Parties perform a number of intermediary functions between society and the state and act as power regulator. They do so by recruiting political elites for leadership who normally represent specific interest of society, not the general will. Without certain common values and the compromise of partial interest, it would be difficult to create peaceful common future and supply the legitimacy to the political system. In many developing countries people-oriented parties also act as modernizers of society and keys to social, economic and political developments while authoritarian ones have the tendency to open up the societal fissures with no intension to satisfy. They only undermine the reasons of state.  

Participants representing cross-sections of local society in general demanded inner-party and intra-party democracy in Nepal and introduction of threshold of 5 percent requirement of popular votes for parliamentary entry to check the proliferation of parties. There must be adequate space for internal deliberation within party structures, policy access of cadres, selection of leaders from the list in the national party convention, promotional measures and quota for minorities, strengthening of democratic organizational structures and contents and social inclusion of women. Transparency is a necessary condition to tie the parties to agreed rules of behavior and commit them to resolve intra-party conflicts.

Some participants even said that feudal structure of all parties, irrespective of ideological distinctions and frequent alien pressure within their strategic sectors has made them less representative and fraction-prone. It injected distrust within and across the parties and exposed them to media criticism.
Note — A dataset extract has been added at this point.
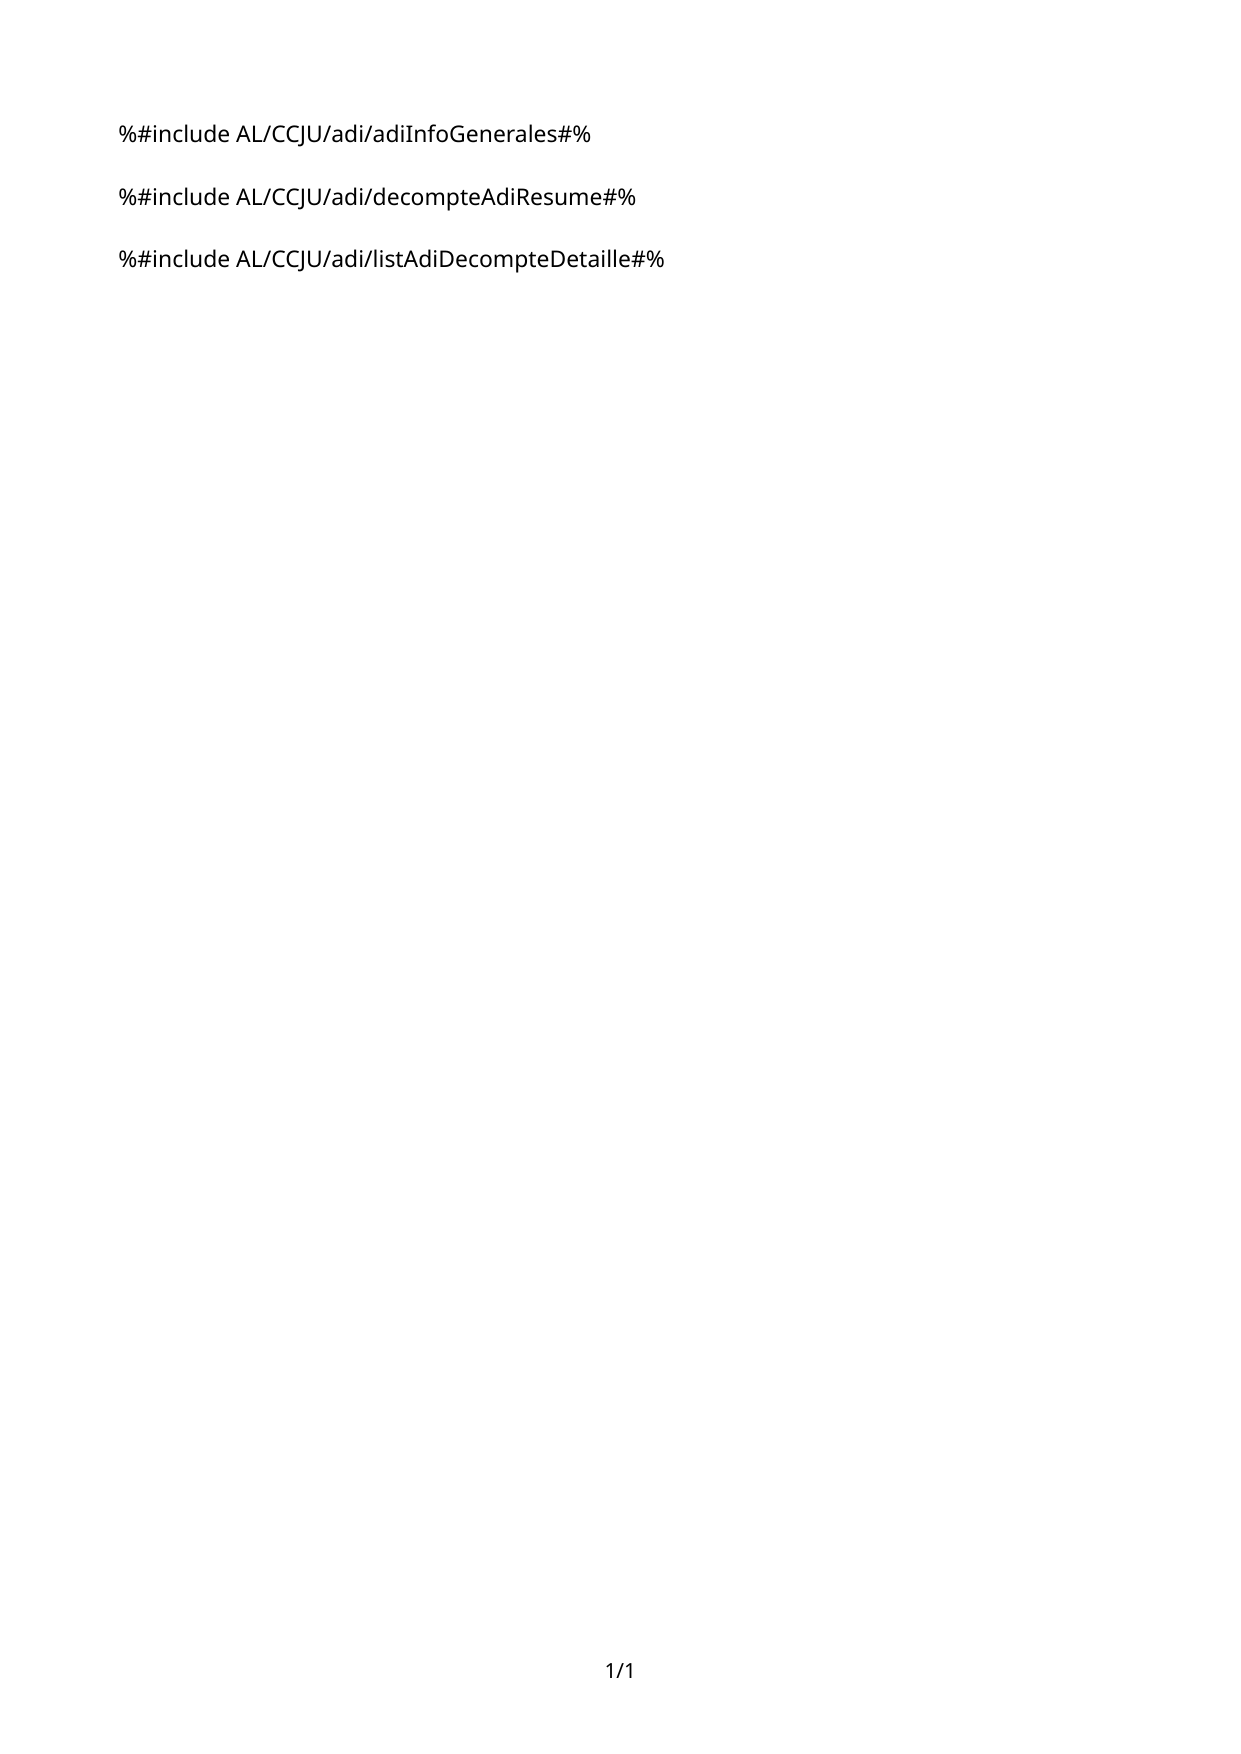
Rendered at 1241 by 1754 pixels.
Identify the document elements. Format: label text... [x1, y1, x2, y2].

Therefore, they argued that awareness about national independence, democratization of parties and society should go simultaneously. Similarly, they said that there should be a mechanism to control the illegal money flow from business tycoons and NGOs to parties so that party structures remain representative, democratic, accountable and transparent. This would enable the leadership to overcome the tendency of free-ride by caucus groups, network and subsidiary identity-based and factionalized politics incubating constant deadlocks. Others felt the need of de-radicalization of parties and demilitarization of armed groups to create common background condition for the promulgation of a new constitution and avert the subversive beneficiaries of transition politics. Female participants showed their concern over the declining representation of women in the parliament and government and recommended the need for a provision of proportional representation in the local bodies without which inner-party democracy cannot be strengthened. Still, others argued that bloated weight of proportional representation and lack of interest in local election have flagged the active role of citizens and the prospect for improving inner-party democracy. Dev Raj Dahal, Head of FES Nepal Office, moderated the program and responded to some specific questions about Nepal.